Friday, July 24, 2009

The Cartel

'The Cartel' Trailer from Bowdon Media on Vimeo.



"The battle to improve public education in America is pitting powerful special interest groups against the interest of children. In one corner we find a powerful coalition of teachers unions, lawmakers, and government officials bent on upholding the status quo while benefiting from the $600 billion education industry. In the other corner await 50 million school children whose lives are directly impacted by the decisions made by the education establishment.
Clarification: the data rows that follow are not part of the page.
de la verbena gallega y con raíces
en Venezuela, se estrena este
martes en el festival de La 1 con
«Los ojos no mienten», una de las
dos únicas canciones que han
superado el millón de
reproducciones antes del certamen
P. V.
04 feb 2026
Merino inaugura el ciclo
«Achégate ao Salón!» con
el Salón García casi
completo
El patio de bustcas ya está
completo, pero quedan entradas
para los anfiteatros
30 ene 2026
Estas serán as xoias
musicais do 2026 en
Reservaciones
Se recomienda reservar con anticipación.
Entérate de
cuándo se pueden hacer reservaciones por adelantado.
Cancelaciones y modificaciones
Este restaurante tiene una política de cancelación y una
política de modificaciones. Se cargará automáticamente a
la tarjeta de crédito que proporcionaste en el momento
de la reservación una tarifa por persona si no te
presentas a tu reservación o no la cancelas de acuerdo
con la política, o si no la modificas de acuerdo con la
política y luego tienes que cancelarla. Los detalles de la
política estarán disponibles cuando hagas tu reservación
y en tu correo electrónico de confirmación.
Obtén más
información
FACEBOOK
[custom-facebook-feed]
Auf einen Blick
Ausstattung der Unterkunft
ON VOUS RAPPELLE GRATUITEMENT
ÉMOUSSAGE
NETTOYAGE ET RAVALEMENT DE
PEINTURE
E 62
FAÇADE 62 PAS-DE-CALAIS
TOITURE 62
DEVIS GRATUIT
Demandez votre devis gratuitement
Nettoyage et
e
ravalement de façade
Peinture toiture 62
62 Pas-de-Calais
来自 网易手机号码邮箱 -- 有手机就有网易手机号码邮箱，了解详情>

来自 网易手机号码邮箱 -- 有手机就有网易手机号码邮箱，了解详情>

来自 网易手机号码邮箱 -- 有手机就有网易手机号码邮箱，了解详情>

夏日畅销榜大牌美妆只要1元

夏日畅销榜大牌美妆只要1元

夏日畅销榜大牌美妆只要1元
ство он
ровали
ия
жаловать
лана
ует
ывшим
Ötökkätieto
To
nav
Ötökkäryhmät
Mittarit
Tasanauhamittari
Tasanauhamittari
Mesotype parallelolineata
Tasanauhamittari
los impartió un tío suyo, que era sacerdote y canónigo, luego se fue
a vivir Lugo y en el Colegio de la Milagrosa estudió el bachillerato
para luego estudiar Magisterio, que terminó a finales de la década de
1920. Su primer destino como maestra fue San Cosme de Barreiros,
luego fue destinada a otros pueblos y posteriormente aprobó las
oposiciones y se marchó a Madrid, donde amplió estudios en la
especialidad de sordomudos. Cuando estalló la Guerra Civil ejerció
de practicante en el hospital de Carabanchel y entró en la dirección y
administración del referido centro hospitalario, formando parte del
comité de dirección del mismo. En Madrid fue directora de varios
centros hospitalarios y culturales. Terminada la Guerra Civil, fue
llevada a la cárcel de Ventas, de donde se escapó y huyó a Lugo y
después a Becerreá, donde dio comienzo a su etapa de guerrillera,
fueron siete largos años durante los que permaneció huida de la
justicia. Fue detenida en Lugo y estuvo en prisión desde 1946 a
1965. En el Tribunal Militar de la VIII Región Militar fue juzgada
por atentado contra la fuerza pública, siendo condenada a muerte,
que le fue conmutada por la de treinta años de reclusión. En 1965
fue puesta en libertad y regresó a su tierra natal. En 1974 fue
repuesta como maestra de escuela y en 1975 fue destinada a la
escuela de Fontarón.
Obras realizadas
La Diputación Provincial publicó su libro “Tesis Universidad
This groundbreaking new documentary by Bob Bowdon investigates the condition of public education in New Jersey—the state that spends more per-pupil on public education than any other state in the country, and a microcosm of the issues plaguing American education. What Bowdon finds should trouble parents, teachers, and taxpayers across the country; it should trouble anyone concerned with the struggle to improve the educational opportunities for American children."

Don't make the mistake of thinking...oh, that's Jersey. It happens here too. Closets stuffed with perfectly good resources but they're last year's fad program. The rare teacher dismissal hearings. A well-paid top heavy administration and no copy paper for classrooms. Bathrooms you wouldn't tolerate in your own home (or the BOE office) but is 'good enough' for public school children. A Council that overwhelming votes in a player and not someone who'll help watchdog the system and advocate for real improvement. Legislators, mayors, Chamber of Commerce types who all have options for their children but limit the number of choices for those without means. Unions who are more concerned about keeping their power at any price. Parents thrilled the football team had a winning season and offended that others think the school isn't good based on test scores. Taxpayers willing to embrace the guilt driven demand for more money while withholding their children from the system because they know what their money buys isn't good enough.

I'll let you know when this movie hits Nashville.

2 comments:

din819go said...

Kay -- if you follow the money that has the most impact on what is taught much of it goes straight to the textbook makers./ Of course the textbooks have to be so PC (heaven forbid the truth of history hurts someone's self-esteem).

The feds now control the chain that yanks the local districts. Odd how they still only provide 10% of the funding. So...when will the districts that say they want to prove a first class education to the kids figure out how to say no to the feds?

Kay Brooks said...

Textbooks are going the way of the dodo.

Saying no to the feds could start if someone else (I asked while on the BOE) starts asking how much money it costs to meet that federal guideline and how of it is paid for by the feds. When people begin to see the deficits pile up they may start hollering.